Manoj Bajpayee Interview: I’m looking for a script that hasn’t yet been made in India

Recipient of two National Film Awards, Bollywood actor Manoj Bajpayee is unfazed by the business of his movies. He just believes in doing his job well and moving on to the next projects. Last seen in a washout film called Missing (2018), the talented actor is now gearing up for his next Satyamev Jayate. Also starring John Abraham and debutante Aisha Sharma, the action entertainer enters screens on 15th August. Recently, our Mumbai correspondent, Mohnish Singh, met the maverick actor for a candid conversation on his new film, failure of his much-publicized espionage drama Aiyaary (2018) and much more.

How was it working with John Abraham in Satyamev Jayate?

John Abraham is a really good guy. We get along very well. It’s a nice thing when you have a great tuning with your co-stars as it makes the working experience all the better.

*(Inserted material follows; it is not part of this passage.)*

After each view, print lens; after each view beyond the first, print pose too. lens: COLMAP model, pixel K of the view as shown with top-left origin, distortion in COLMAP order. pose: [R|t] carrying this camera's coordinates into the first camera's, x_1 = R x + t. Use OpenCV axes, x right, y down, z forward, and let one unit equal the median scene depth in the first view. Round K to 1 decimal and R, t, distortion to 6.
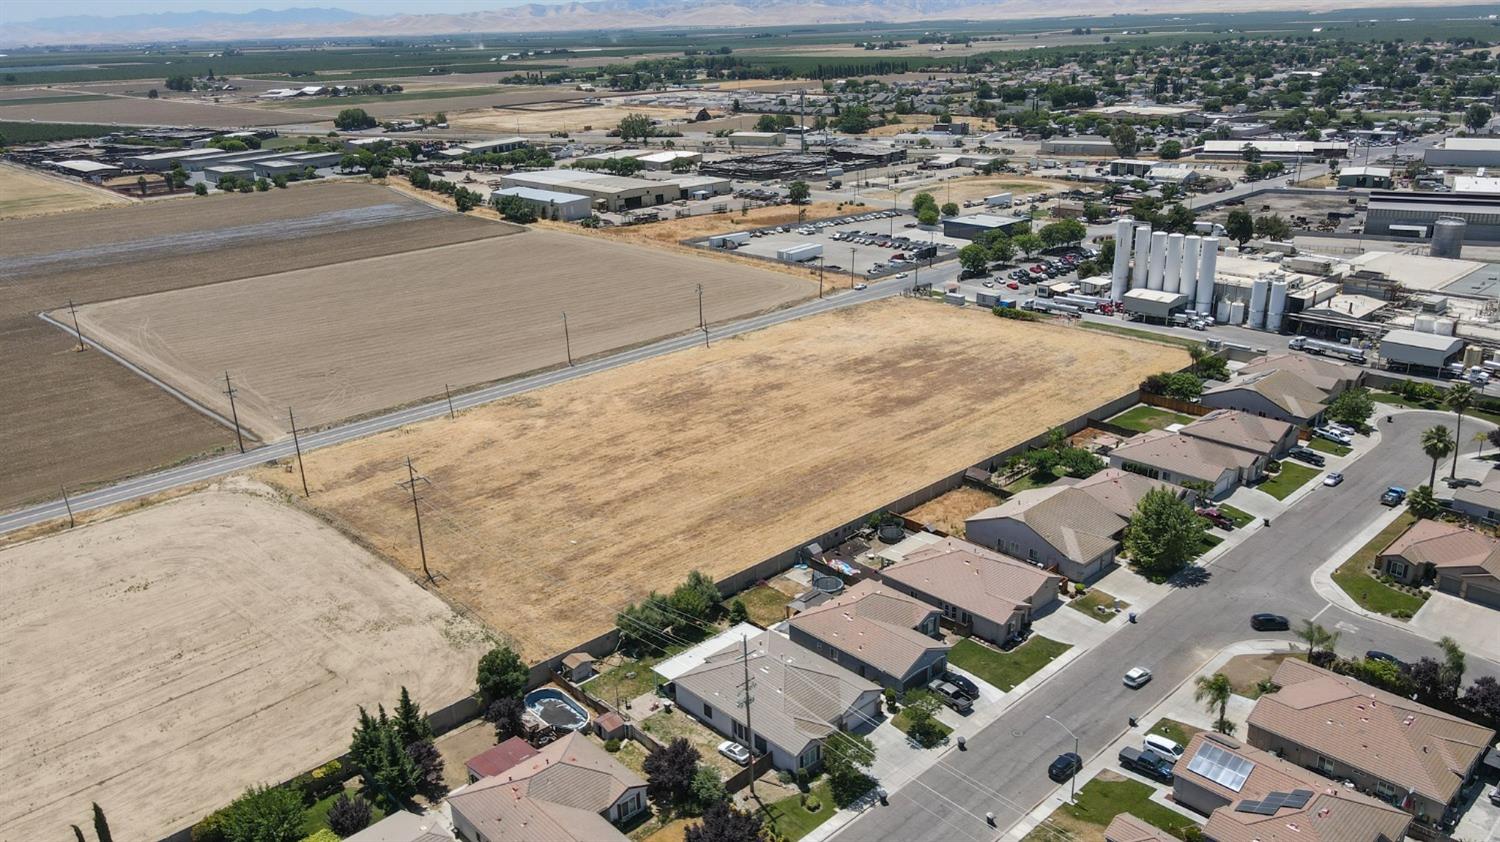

Then you look forward to working with each other every day when you are shooting. Shooting is a tough task. If we are not getting along well, then it becomes quite torturous. But I have been quite lucky that most of the co-actors I worked with, we had a good time shooting with one other. Though with John, it was special because he comes from a very humble background. He is so rooted, so real. It makes the whole experience quite memorable.

In the last few films of yours, we have mostly seen you as an officer. Is it intentional?

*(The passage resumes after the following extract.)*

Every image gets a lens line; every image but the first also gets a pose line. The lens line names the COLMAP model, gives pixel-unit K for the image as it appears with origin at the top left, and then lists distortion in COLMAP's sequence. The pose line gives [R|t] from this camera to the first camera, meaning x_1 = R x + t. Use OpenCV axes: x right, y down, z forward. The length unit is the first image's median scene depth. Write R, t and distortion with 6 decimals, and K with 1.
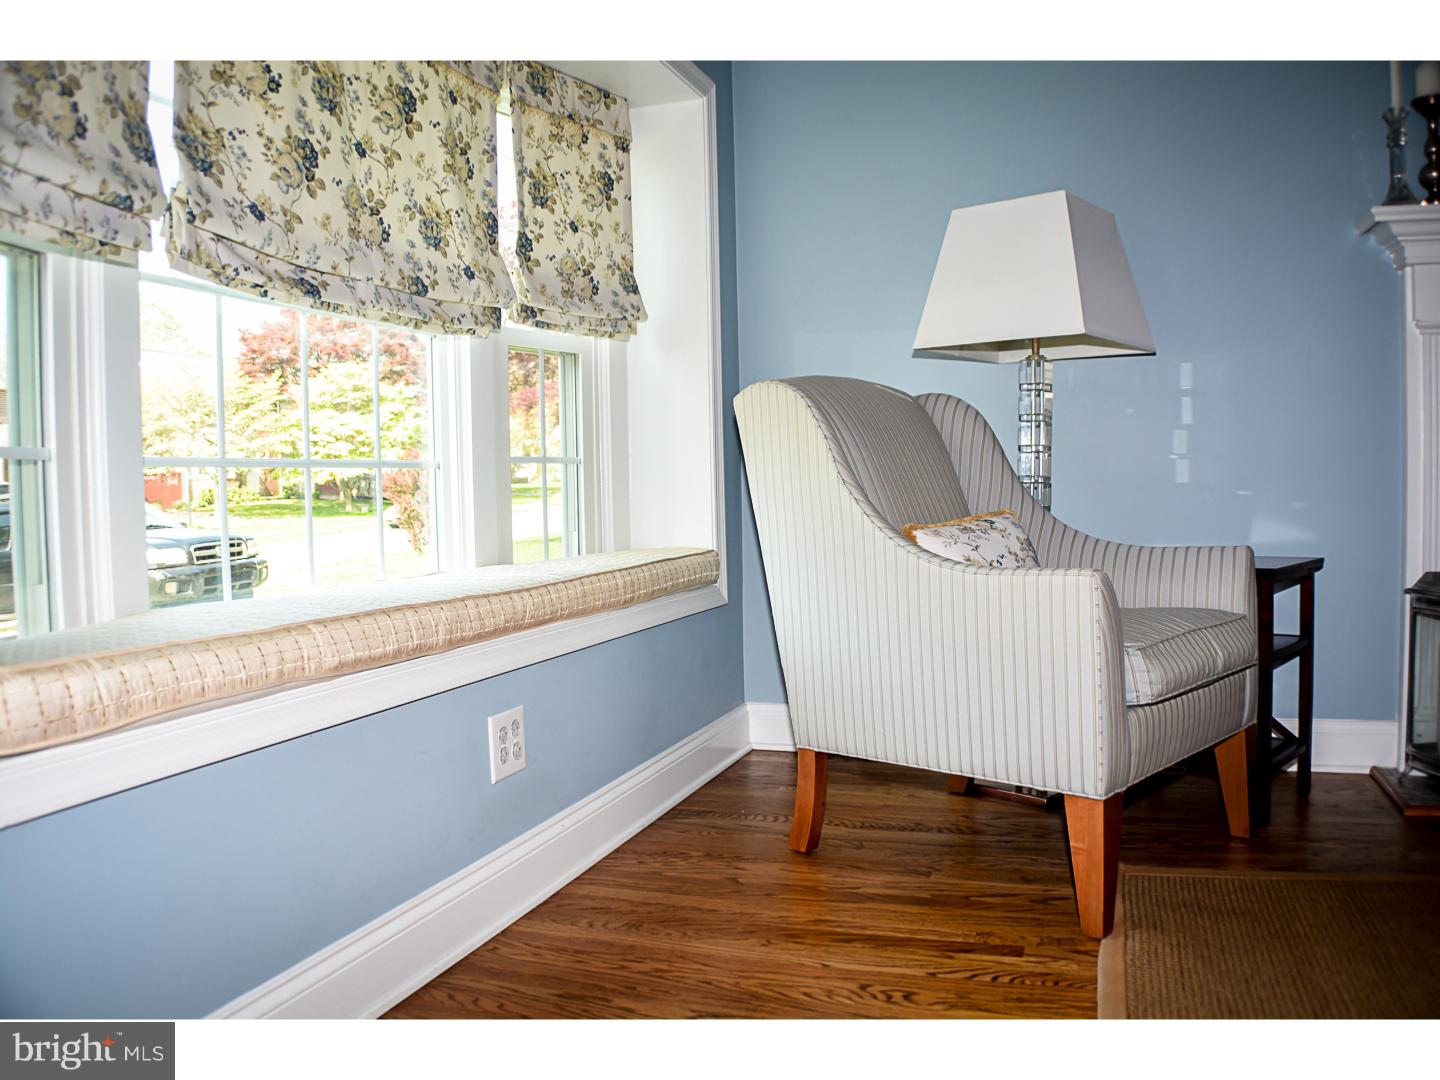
lens RADIAL K [[1143.4, 0, 720.0], [0, 1143.4, 540.0], [0, 0, 1]] dist [-0.180334, 0.058765]
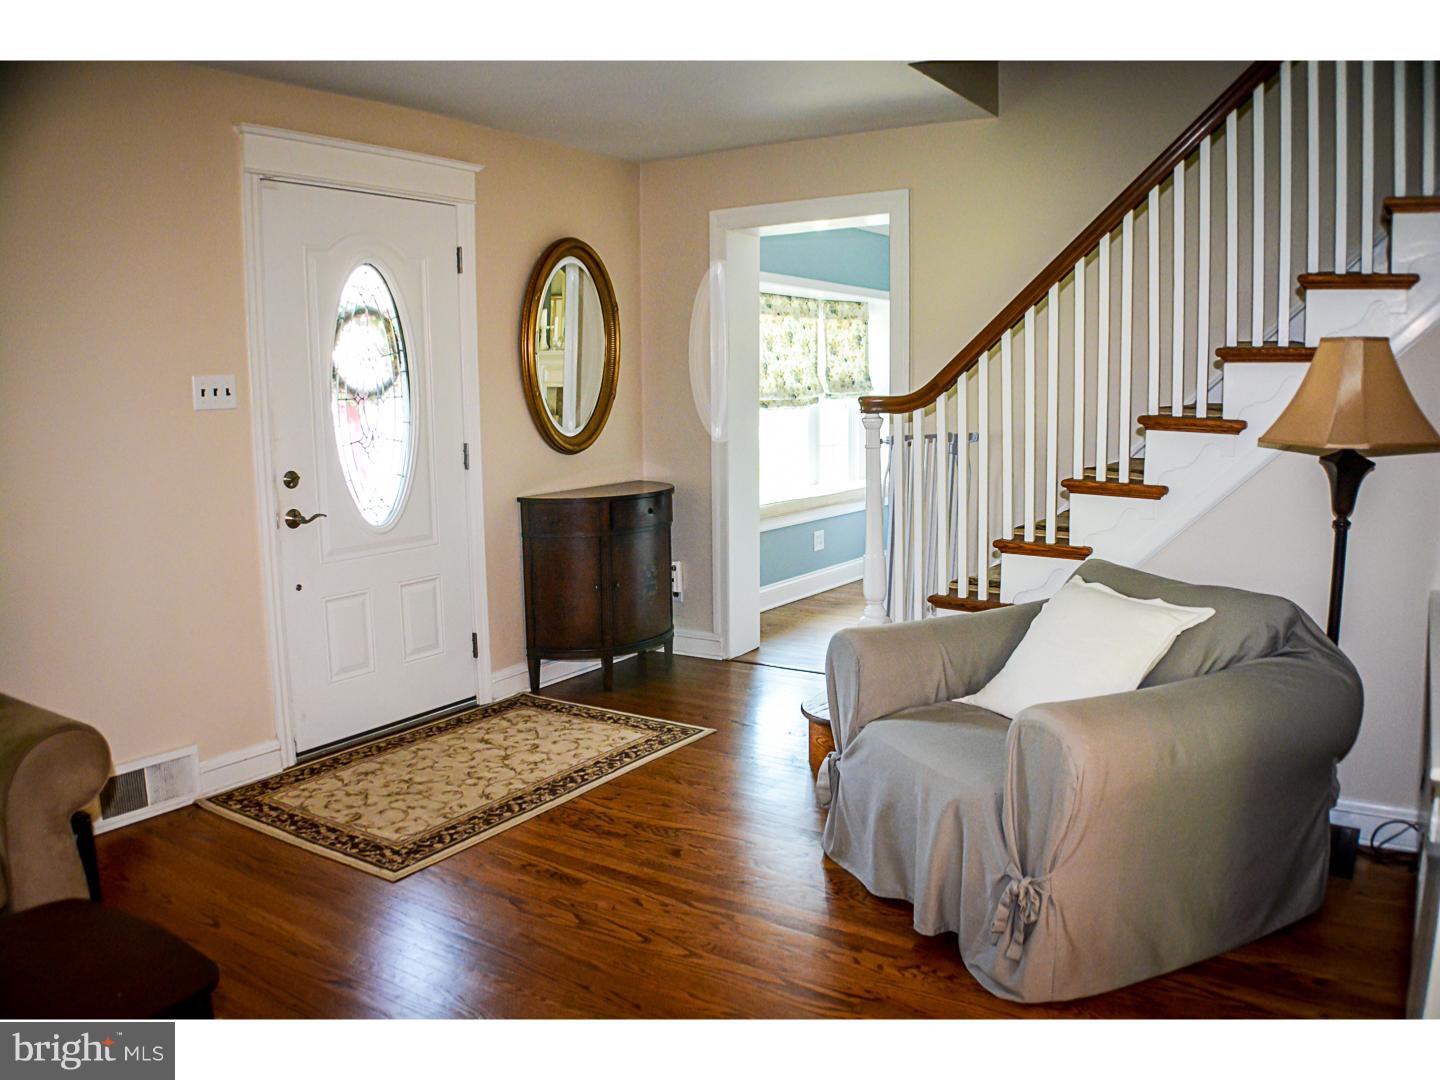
lens RADIAL K [[1143.4, 0, 720.0], [0, 1143.4, 540.0], [0, 0, 1]] dist [-0.180334, 0.058765]
pose [[0.968069, 0.047277, -0.246184, 0.291371], [-0.024547, 0.995213, 0.094593, -0.108642], [0.249478, -0.085530, 0.964596, -1.883572]]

You are not playing a uniform, you are playing the character. All of you are journalists, but your characters are not the same. All of you are different. All of you have something unique. I try to find the person. I try to find the character interesting. If it is interesting, what does uniform have to do with it? It is always about the character you are playing, which has to be interesting.

You usually play grey characters in films. Do they attract you more?

See, I personally feel that no human is a hero or a villain. All of us have our grey sides and that is why grey interests me because it’s more human, more life-like. Nobody is a hero and nobody is a villain. If there is a good guy, there is some kind of grey area which can always be questioned and this is what I try to look for in any character. This is what I have been trying all of these years. It is a difficult choice but at the end of the day, if you are making one character very positive, that means you are doing complete injustice to that character and if you are making one character too dark, too villainous that means you are not doing justice to the character.

What film in your career is the most memorable to you?

None of my films has given me the recognition that Satya (1998) had given me. After Satya, my only focus is the kind of films I want to do and not be tempted by the money that I was offered. I am so happy that later on because of my choices, space was created for many actors and they were recognized for their works.

Many tried to recreate films like Satya, but no one could ever do so. Why do you think they failed?

The film that has happened, it has happened. If you ask me, nobody can make Deewaar (1975). Deewaar is Deewaar. The film that has gained cult status, you can only copy it. You cannot create the same magic. You can’t create the same magic because when that original was made, the situation was completely different. When Satya was made, people couldn’t imagine that these types of characters will be written or performances can happen this way. So, those films, all the actors, that storytelling, the music, everything is something that was not happening during that time.

Would you ever like to do a biopic film again?

I would like to do a biopic of Aligarh (2016) kind or Budhia Singh (2016) kind, you know, talking about common people because they are my heroes. They go through the struggle and grind and they go through it every day. They are managing their lives. They are educating their children, surviving this difficult world. I would love to associate myself with those kinds of people.

Is there any kind of character that you would want to play or you have been wanting to play?

No there is nothing like that. What I thought, it happened. I did it all. Right now, I am looking for new directors, new kind of storytelling, and a script that hasn’t yet been made in India. That is something only a new director can bring. The old directors could not do that. A new director which has a hunger in him can do it. He will have a one of a kind script and I am looking for that.

Aiyaary did not do so well at the box office, but your acting was praised in all the reviews. How does that make you feel?

Aiyaary has been mistreated. Aiyaary is a great film and I am very proud of that film and it is one of the best performances of my life and one of the best works I took up. I think it is a superlative film and I am very happy with my performance in it. Whether a film doing well or not doing well is concerned, you are talking to an actor whose most of the films are flops and after 24 years, I am still here talking to you about my next film. So, my existence in this industry, my career proves that you just have to focus on your work and do a good job and you will be here whether your films make ₹100 crore or not, it does not matter.

Do you think as an actor the freedom of speech and expression has been hindered by the politics in filmmaking?

There is no politics. Politicians are only encouraged by these fringe communities. Like, an organisation has been made and to make it famous and themselves famous either I can do some good work and let the society know about what we can help with or I’ll start throwing stones at anybody who is passing by or at anything which is already famous like a celebrity. When a stone is thrown at somebody or something which is already celebrated, people will talk about it, an easy way to stardom. Then the politicians use that to gain popularity. It’s a chain, they feed off each other and we are the victims. Creativity is something that has always been hampered. It has always faced obstacles and yet creativity moves over and keeps moving on.